I decided to go through Michael’s complete tutorial, using NetBeans 6.5 and the bundled OpenESB / GlassFish combination, building the solution and making notes as I went along. I’ll put the source code for the NetBeans (6.5) and OpenESB project group up on a publically available Assembla Subversion space (URL to follow), in the hope they may be useful to others who want to use OpenESB to do a similar thing.

As already mentioned, the differences between Java CAPS and OpenESB are superficially small, so if you are already familiar with one or other product you probably only need Michael’s notes and material. However, if you’re relatively new to OpenESB (as I am), there are a few places where the absence of JavaCAPS tooling means you need to know what you’re doing to patch-up the OpenESB solution.

Getting Started

My first big lesson was getting a correct / compatible set of NB plugins and libraries installed. The zip archive provided by Michael appears to contain everything you need, including the XSDs, NB plugins and encoder libraries. As the article was published very recently, I assumed these were the latest versions so tried to configure my NB 6.5 instance using these.

I followed the instructions for installing the encoder library (first uninstalling the existing one), then installing the NB plugins. However, the plugin installation just wouldn’t go ahead:

image

I tried various combinations but in the end had to uninstall GlassFish v2 and run the NB installer again to reinstall GF plus the OpenESB bits. Fortunately, this is actually quite a quick process, and puts everything back as it was.
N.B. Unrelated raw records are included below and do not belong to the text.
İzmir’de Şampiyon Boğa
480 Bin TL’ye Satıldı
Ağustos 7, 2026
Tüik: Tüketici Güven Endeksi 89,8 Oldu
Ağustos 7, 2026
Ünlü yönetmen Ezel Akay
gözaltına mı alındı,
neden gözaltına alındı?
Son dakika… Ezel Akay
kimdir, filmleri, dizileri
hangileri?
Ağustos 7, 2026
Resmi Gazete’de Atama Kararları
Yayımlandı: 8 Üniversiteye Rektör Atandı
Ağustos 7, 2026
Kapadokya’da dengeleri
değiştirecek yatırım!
I won’t go through all my subsequent false-starts, but simply tell you to download a matched set of the latest versions from this location:

http://download.java.net/jbi/binaries/open-esb-full-install/nbm/latest/

The components here should all be compatible. It really is best that you download and install these yourself, so I won’t put them in the Assembla SVN space.

Doing without the Java CAPS Wizards

The most obvious differences when watching the screencast are the degree to which the commercial product contains wizard steps and conveniences for generating all the configuration items. Reasonable enough I think, and so far I have been able to complete every step using OpenESB and NetBeans 6.5.
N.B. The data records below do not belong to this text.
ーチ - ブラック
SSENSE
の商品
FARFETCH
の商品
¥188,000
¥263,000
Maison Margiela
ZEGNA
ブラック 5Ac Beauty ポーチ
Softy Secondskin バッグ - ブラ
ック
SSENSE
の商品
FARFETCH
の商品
When creating the concrete WSDL definitions with the HL7 bindings, the wizards in the Java CAPS product (seen in Michael’s screencast) do make the whole process slightly simpler. But if you take a little time to understand what these wizards are actually doing in the generated WSDL, it’s not too hard to complete the steps manually.  That’s easy to say now, but I should ‘fess-up and admit that it took me a little while to spot what I hadn’t done, a couple of times.
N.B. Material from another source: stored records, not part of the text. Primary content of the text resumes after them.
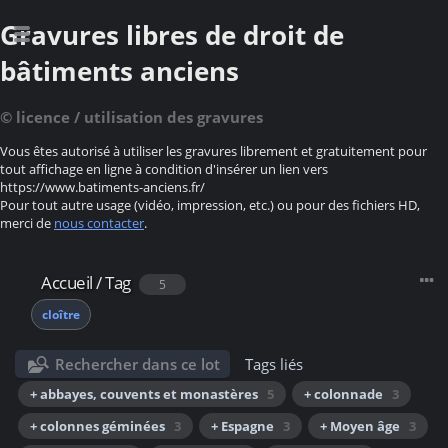
Gravures libres de droit de
bâtiments anciens
© licence / utilisation des gravures
Vous êtes autorisé à utiliser les gravures librement et gratuitement pour
tout affichage en ligne à condition d'insérer un lien vers
https://www.batiments-anciens.fr/
Pour tout autre usage (vidéo, impression, etc.) ou pour des fichiers HD,
merci de
nous contacter
.
Accueil
/
Tag
5
cloître
Rechercher dans ce lot
Tags liés
+ abbayes, couvents et monastères
5
+ colonnade
3
+ colonnes géminées
3
+ Espagne
3
+ Moyen âge
3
For example, once I’d completed the HL7Consumer_CA_A01_A03Delim_HL7In WSDL (sorry Michael, I’m not a big fan of your naming convention!), I simply couldn’t add it to the Composite Application design surface: the tutorial document instructions didn’t appear to work. I could see the WSDL in the list of available WSDLs and select it – but could not add it to the canvas, and couldn’t see any error message to tell me why.

After a cup of tea and a biscuit and a bit of careful thought, I realised why. The HL7 protocol properties were completely missing from the port declaration in the Services section.  It’s easy to fix this, using the context menu commands:

image

Then edit the properties in the property grids. Of course, in the JavaCAPS product the wizards prompt you for these properties and create the related WSDL bits behind the scenes.  I don’t like depending on wizards. Fortunately the NetBeans tooling gives you just enough convenient UI to hide the underlying cruft, but also lets you work at the XML / source level and see what’s going on down there.

That’s probably enough for this post.  There’s so much more to write but I need to knock it into shape before I publish.